要介護認定を受けるところから介護保険サービスの利用開始まで、具体的にどのようなことをおこなうのか順に確認していきましょう。
3-1. 要介護認定の申請
要介護認定は市区町村の担当窓口または地域包括支援センターで行い、窓口で記入した申請書を提出する必要があります。65歳以上の方は介護保険被保険者証も持参しましょう。
また、病状について医師の意見を記入した「主治医意見書」の提出を求められる場合もあります。自治体によっては主治意見書を行政から主治医に依頼することもあります。
そのため、かかりつけの病院名、医師の氏名、連絡先を控えて持参しましょう。
3-2. 認定調査
要介護認定の申請をおこなうと次に認定調査が実施され、主治医意見書と訪問調査をもとに、どの程度の介護サービスが必要かの判断が下されます。
訪問調査では市区町村から委託を受けたケアマネジャーなどが自宅等を訪問して、身体状態や認知症の程度からどのような介助が必要かを確認します。

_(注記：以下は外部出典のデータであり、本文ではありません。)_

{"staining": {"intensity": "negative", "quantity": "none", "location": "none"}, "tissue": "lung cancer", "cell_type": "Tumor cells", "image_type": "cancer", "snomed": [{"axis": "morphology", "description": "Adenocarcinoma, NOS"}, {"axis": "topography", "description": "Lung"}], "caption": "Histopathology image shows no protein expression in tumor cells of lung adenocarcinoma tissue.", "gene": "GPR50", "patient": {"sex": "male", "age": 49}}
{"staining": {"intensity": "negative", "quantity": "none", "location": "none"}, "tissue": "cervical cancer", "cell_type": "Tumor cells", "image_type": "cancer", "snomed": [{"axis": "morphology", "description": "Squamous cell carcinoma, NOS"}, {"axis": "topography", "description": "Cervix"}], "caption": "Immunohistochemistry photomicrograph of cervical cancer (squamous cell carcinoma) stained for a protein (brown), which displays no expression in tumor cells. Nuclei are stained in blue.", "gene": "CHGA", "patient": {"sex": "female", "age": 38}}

この際、日頃から顔を合わせていない人が来ると、本当は1人でできないことも「できる」と言ってしまう高齢者が少なくありません。
正しい状況を把握してもらうために、日頃から介助が必要と思う場面はメモに残しておき、本人がいないところで認定調査員に渡して、普段の様子を伝えることが大切です。
3-3. 要介護認定結果通知
結果の判定はコンピュータによる一次判定と、専門家の審査会による二次判定をもとに行われます。

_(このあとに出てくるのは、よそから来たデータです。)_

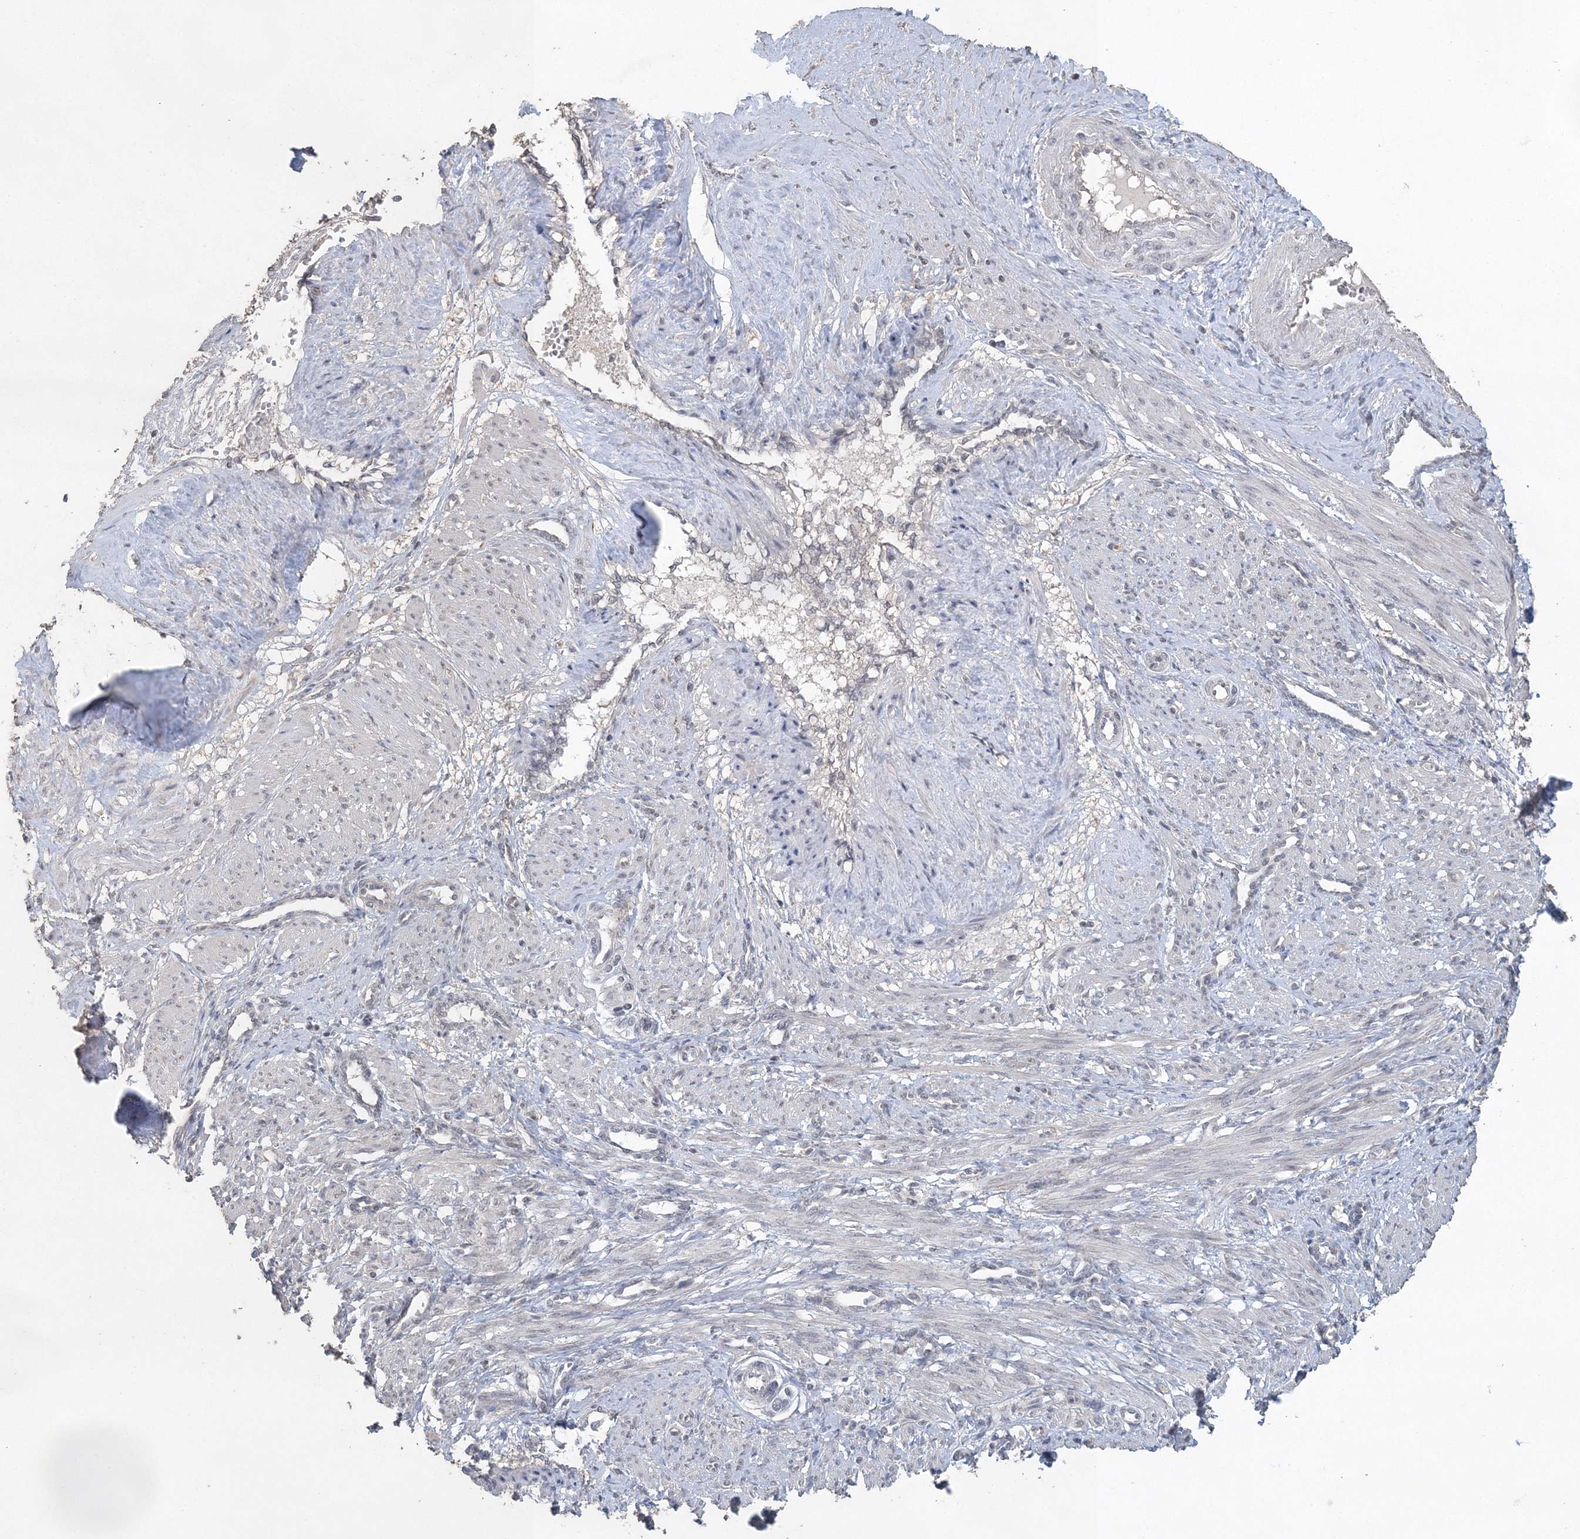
{"staining": {"intensity": "negative", "quantity": "none", "location": "none"}, "tissue": "smooth muscle", "cell_type": "Smooth muscle cells", "image_type": "normal", "snomed": [{"axis": "morphology", "description": "Normal tissue, NOS"}, {"axis": "topography", "description": "Endometrium"}], "caption": "Smooth muscle cells show no significant expression in normal smooth muscle.", "gene": "UIMC1", "patient": {"sex": "female", "age": 33}}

申請から結果の通知まで原則30日かかりますが、市区町村によっては前後することもあります。
3-4. 居宅介護支援事業所と契約
介護保険サービスを利用するためには、「ケアプラン」と呼ばれる介護サービスの計画書が必要です。
具体的には、生活の長期目標と短期目標を設定し、それをもとに必要な介護サービスを一週間単位で組んだものとなります。

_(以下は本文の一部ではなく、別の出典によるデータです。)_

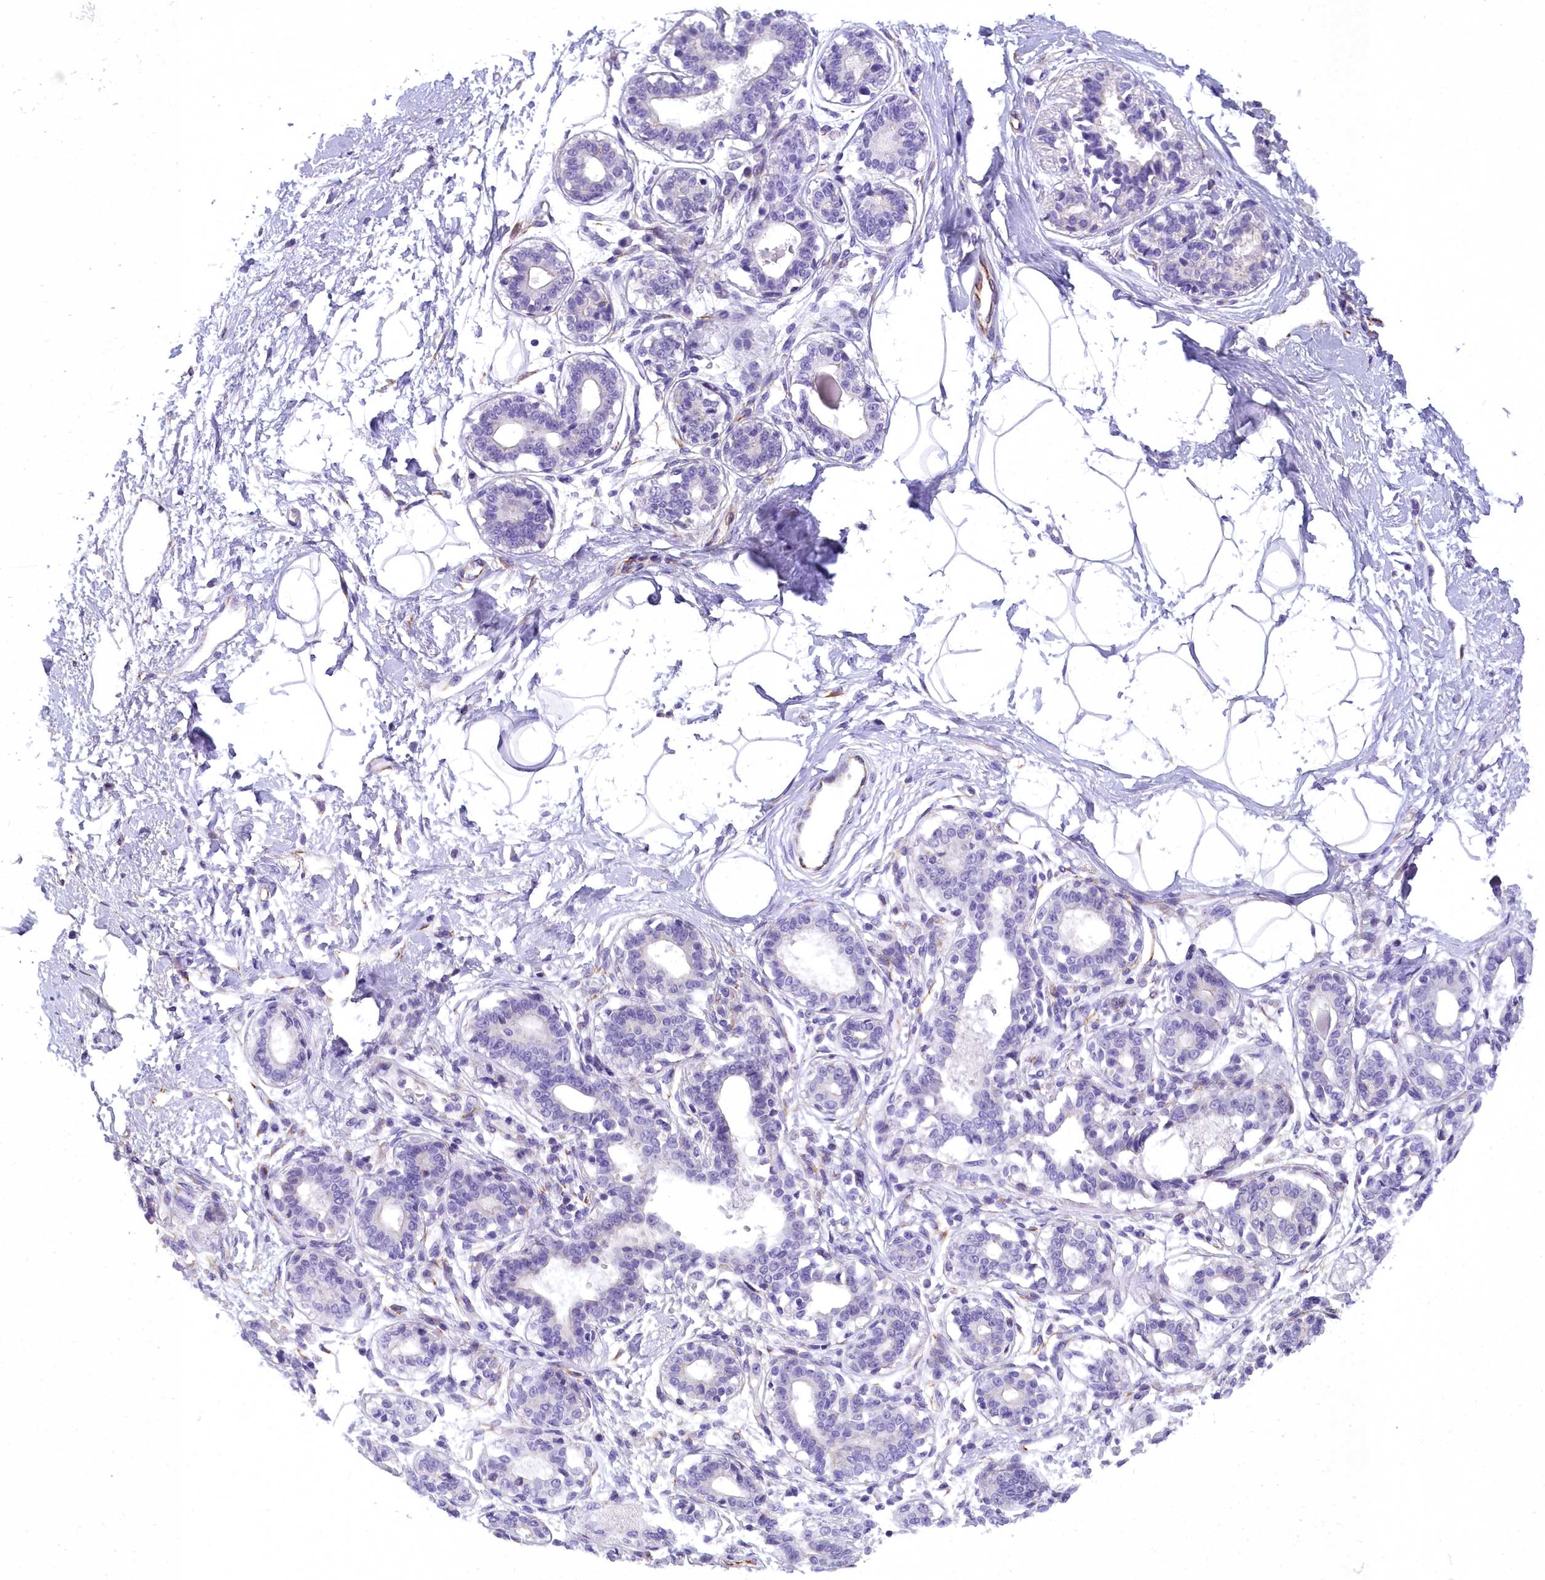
{"staining": {"intensity": "negative", "quantity": "none", "location": "none"}, "tissue": "breast", "cell_type": "Adipocytes", "image_type": "normal", "snomed": [{"axis": "morphology", "description": "Normal tissue, NOS"}, {"axis": "topography", "description": "Breast"}], "caption": "High power microscopy image of an IHC histopathology image of unremarkable breast, revealing no significant staining in adipocytes. (DAB (3,3'-diaminobenzidine) immunohistochemistry, high magnification).", "gene": "TIMM22", "patient": {"sex": "female", "age": 45}}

要介護認定の結果が通知されたら、まずケアプランを作成するケアマネジャーの事業所を探して契約します。
事業所の一覧は地域包括支援センターでもらえますが、ケアマネジャーとは密に連携し、頻繁に連絡を取ったり、親元へ訪問してもらったりすることになるので、親の自宅から近い地域包括支援センターを選ぶと良いでしょう。
また、契約時には必ず「介護離職はしたくない」と伝えるようにし、それにつながるケアプランを組んでもらうことが介護離職防止には大切です。
3-5. 介護サービス利用開始
ケアプランができたら、利用するサービスの事業者と直接契約を行って、介護サービスの利用が始まります。
はじめの頃は不安を抱える高齢者も多いため、サービス利用時に同席できるよう、勤務の調整を希望する人もいます。
サービスに慣れるまでは介護休業や時短勤務などを利用し、同席が不要になった頃に通常勤務へ戻すことを提案してもよいでしょう。
4. ダイバーシティ経営推進のために、介護の正しい知識を身に付けよう
ここまで、ダイバーシティ経営推進のために、人事担当者が知っておきたい介護の基本的な知識をご紹介しました。
家族の介護によって従業員が能力を発揮できない環境は改善していく必要があり、そこに性別は関係ありません。しかし、介護離職者の約8割は女性というのが現状です。
親族からの期待があったり、女性自身が介護を自分の役割と思ってしまったりする傾向があるのでしょう。女性が働き続けられる職場環境を整えるためには、介護離職対策は避けて通ることはできません。
従業員から介護離職の相談をされたとき、まず人事担当者に求められることは、「1人で抱えないように」と声をかけること、離職防止に向けて最大限の協力を約束すること、そして、「本当に離職しかないのか?」を一緒に考えることです。
そのためにもぜひ、介護に関する正しい知識を身につけていただければ幸いです。